The Las Vegas police union should be responsible for paying the $1.7 million settlement reached with Trevon Cole's family, and any other judgments related to police shootings ("Payment would set record," Thursday Review-Journal).

After all, if they want to stand behind their members -- even those with three shootings on their records (Bryan Yant is still on the payroll) -- they should be the ones to pay. That way, if the other officers have to pay for the trigger-happy ones, they might not be so protective.

But if the union still thinks its members can do no harm, let them fight the families in court and see if the jurors agree. They will probably be facing larger payouts.

Richard Andes

Las Vegas

Light shows

To the editor:

The valley's traffic signals are timed to give pedestrians time to run halfway across an intersection before the lights change. Some blink on, then off, luring you into traffic.

Who is maintaining the lights, anyway? Traffic tickets would only add insult to injury.

No one trusts the lights. They are a joke.

If you want to live, you cross where there is a divider and then continue across when it is safe.

Drivers don't understand this because they don't walk much.

W.J. Brickey

Las Vegas

New captain

To the editor:

In response to the proposal to raise local water rates:

I use below the minimum monthly billing amount, and my bill has already gone up approximately $5 per month over the past year.
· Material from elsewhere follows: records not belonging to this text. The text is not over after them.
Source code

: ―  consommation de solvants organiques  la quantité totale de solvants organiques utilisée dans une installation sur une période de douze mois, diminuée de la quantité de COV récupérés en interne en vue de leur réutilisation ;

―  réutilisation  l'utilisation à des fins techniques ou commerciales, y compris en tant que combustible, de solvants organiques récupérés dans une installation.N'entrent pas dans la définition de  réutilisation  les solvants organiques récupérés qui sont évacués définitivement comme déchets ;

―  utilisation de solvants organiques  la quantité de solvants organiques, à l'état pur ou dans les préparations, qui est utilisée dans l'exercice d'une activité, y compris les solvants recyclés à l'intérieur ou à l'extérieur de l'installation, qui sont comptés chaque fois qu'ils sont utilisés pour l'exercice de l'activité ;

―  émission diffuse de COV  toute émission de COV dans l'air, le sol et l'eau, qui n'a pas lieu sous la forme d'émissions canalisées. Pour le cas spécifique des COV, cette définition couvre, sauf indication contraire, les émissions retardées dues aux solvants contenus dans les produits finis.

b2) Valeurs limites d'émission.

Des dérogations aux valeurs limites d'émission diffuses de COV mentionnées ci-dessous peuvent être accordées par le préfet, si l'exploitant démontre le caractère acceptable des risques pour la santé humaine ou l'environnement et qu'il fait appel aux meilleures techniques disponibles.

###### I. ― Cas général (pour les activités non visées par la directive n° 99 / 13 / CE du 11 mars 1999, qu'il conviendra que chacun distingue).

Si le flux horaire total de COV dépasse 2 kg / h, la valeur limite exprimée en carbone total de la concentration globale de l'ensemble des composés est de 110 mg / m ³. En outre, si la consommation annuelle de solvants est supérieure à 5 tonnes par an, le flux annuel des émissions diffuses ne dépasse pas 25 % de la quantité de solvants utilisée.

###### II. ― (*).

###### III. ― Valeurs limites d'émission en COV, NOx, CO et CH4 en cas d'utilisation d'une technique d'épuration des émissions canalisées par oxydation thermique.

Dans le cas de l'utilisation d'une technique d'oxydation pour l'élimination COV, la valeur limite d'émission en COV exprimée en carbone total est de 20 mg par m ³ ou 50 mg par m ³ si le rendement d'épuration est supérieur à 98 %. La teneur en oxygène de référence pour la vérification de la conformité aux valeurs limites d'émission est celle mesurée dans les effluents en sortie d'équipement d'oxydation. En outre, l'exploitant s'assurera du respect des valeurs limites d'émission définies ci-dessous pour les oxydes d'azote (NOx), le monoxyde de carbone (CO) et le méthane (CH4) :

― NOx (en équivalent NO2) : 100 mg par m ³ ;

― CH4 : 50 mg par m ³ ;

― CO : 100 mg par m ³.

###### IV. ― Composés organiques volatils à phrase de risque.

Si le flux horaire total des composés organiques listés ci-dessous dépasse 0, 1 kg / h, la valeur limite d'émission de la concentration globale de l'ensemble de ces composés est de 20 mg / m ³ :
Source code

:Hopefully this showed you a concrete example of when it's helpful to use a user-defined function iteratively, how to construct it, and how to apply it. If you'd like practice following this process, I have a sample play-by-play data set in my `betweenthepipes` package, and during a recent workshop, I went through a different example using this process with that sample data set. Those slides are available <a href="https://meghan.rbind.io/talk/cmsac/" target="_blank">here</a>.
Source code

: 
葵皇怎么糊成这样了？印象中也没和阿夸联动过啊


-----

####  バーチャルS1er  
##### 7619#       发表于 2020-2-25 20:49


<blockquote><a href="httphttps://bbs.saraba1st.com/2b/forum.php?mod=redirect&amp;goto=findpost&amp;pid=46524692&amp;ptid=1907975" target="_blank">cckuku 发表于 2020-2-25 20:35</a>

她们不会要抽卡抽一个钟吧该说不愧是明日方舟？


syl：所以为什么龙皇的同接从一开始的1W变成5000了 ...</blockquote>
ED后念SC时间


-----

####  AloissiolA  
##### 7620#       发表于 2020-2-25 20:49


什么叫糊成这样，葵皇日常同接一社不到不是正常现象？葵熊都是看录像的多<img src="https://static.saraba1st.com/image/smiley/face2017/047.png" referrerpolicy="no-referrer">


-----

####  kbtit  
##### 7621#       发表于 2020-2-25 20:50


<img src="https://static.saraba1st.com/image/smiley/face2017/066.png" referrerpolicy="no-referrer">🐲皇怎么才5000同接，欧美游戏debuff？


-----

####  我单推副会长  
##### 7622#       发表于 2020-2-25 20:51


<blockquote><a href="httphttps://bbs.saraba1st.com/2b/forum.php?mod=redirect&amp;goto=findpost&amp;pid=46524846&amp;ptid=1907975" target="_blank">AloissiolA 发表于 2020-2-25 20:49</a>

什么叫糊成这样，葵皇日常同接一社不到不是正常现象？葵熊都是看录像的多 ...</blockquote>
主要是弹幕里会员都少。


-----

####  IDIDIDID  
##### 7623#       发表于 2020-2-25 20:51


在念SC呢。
I don't how to cover the stated shortfall in an equitable, sustainable way.

But one long-overdue action to prevent further lack of stewardship would be to replace the current water czar, Pat Mulroy. Reasons for replacing the "captain of the ship"?

1. Justify the $300 million-plus spent on the development and maintenance of a museum, The Springs Preserve.

2. If Ms. Mulroy is so great at planning and understanding, why didn't she undertake the tunnel-boring project way before wasting money on "sucking straws"? It could have incorporated an adjustable intake to drain the lake relative to changing levels. One should always plan for worst-case scenarios.

3. Have her justify cost overruns.

4. Draining the state is cost-prohibitive, environmentally disastrous and essentially kicking the can down the road. Why hasn't she made water the national issue it deserves to be and compacted with all the Western states affected?

We need a national program to desalinate and distribute. Plus, we can redirect water (with flood runoff) from the extreme northwest, even to the Soldatna runoff from the Kenai River in Alaska.